POST naturally allows data in the body.
Gustavo.

Hi Silvio,
I send data using get like this:
import { HttpClient, HttpResponse, HttpHeaders, HttpParams } from ‘@angular/common/http’;

public get(path, params?) {
if (params == undefined) params = {};
return Observable.create(observer => {
this.getUserInfo().then((userObj) => {
let headers = new HttpHeaders().set(“Content-Type”, “application/json”)
.set(“AuthHeader”, userObj.token)
.set(“AuthKey”, userObj.key);
this.http.get(this.appConfig.baseAPIPath() + path, { headers: headers, params: params }).subscribe(

I then run a test server on my test computer such that I can resolve any problems. Works correctly for me on both Android and iOS.

Why are you doing this? HttpClient gives you a perfectly fine Observable. I can’t see any benefit to making another one.

Because get is a service that can be used by any of the pages within the app to get information from the server. HttpClient is an element of the get service.

It works!

I fail to see why this necessitates creating a new Observable.

If you’re happy with it, I guess that’s the most important thing.

To anybody else looking for design advice that happens to care about my opinion:

I would not suggest emulating @ptuson’s code at all, and especially in use cases like that described in the OP where the intent of the call is to modify server state. Yes, you theoretically could abuse query parameters to pass data like this through a GET request, but doing so would break a bunch of the most crucial rules for designing a REST API, as described above.

I have more technical and stylistic concerns about the way this code is written, but more importantly than any of those, I fundamentally disagree with the spirit of the structure. I think that services should traffic only in business layer objects; they should provide whatever aspects of CRUD functionality are appropriate for the app, but never expose how those business objects are gotten or stored.

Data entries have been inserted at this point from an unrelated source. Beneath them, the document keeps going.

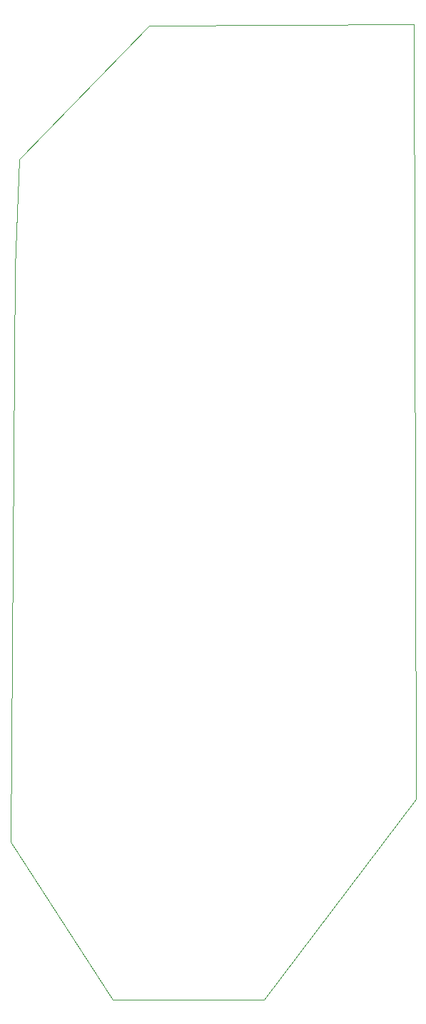
<source format=gbr>
%TF.GenerationSoftware,KiCad,Pcbnew,(6.0.9)*%
%TF.CreationDate,2023-01-06T08:37:15-09:00*%
%TF.ProjectId,APU PANEL,41505520-5041-44e4-954c-2e6b69636164,rev?*%
%TF.SameCoordinates,Original*%
%TF.FileFunction,Profile,NP*%
%FSLAX46Y46*%
G04 Gerber Fmt 4.6, Leading zero omitted, Abs format (unit mm)*
G04 Created by KiCad (PCBNEW (6.0.9)) date 2023-01-06 08:37:15*
%MOMM*%
%LPD*%
G01*
G04 APERTURE LIST*
%TA.AperFunction,Profile*%
%ADD10C,0.050000*%
%TD*%
G04 APERTURE END LIST*
D10*
X69138800Y-70815200D02*
X68630800Y-83616800D01*
X116230400Y-146710400D02*
X115976400Y-54813200D01*
X68630800Y-83616800D02*
X68122800Y-151790400D01*
X98247200Y-170434000D02*
X116230400Y-146710400D01*
X68122800Y-151790400D02*
X80264000Y-170434000D01*
X115976400Y-54813200D02*
X84582000Y-54965600D01*
X84582000Y-54965600D02*
X69138800Y-70815200D01*
X80264000Y-170434000D02*
X98247200Y-170434000D01*
M02*

</source>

Internally, they may all end up being HTTP GET or POST requests to a particular server. Maybe some of them interact with on-device storage in some way. Pages and components should neither know or care about any of that. This achieves three critical goals: clear separation of concerns, futureproofing, and testability. The backend can be changed or mocked out with zero impact outside of the service provider. There should be no notion of low-level implementation concepts like URLs or query parameters anywhere in the public surface of a service provider.

To make it very clear, I use the get parameter to tailor what is got to minimise what is sent to what the page actually wants. This does not modify the server or change its state. What it does do is speed up the response and minimise the transfer of data.

I use a post service to send data that is going to be put into the server and change its state.

Silvio asked how to add parameters to get, not what they wanted to do with it.

I am using GET because I am not creating data in this method, just querying information.

1 Like

See this comments about use or not data in the body for GET method, include that the RFC changes:

I’m not sure what you’re expecting me to look at. The OP states in the third comment that after three years of experience, they agree with the dude who coined the entire concept of REST in the first place when he says:

yes, you can send a body with GET, and no, it is never useful to do so.

So you’re not sending 100 whatevers to ABW, but you want to find all transactions that did send 100 whatevers to ABV? In that case, just add your search terms to the HttpParams instead of the body.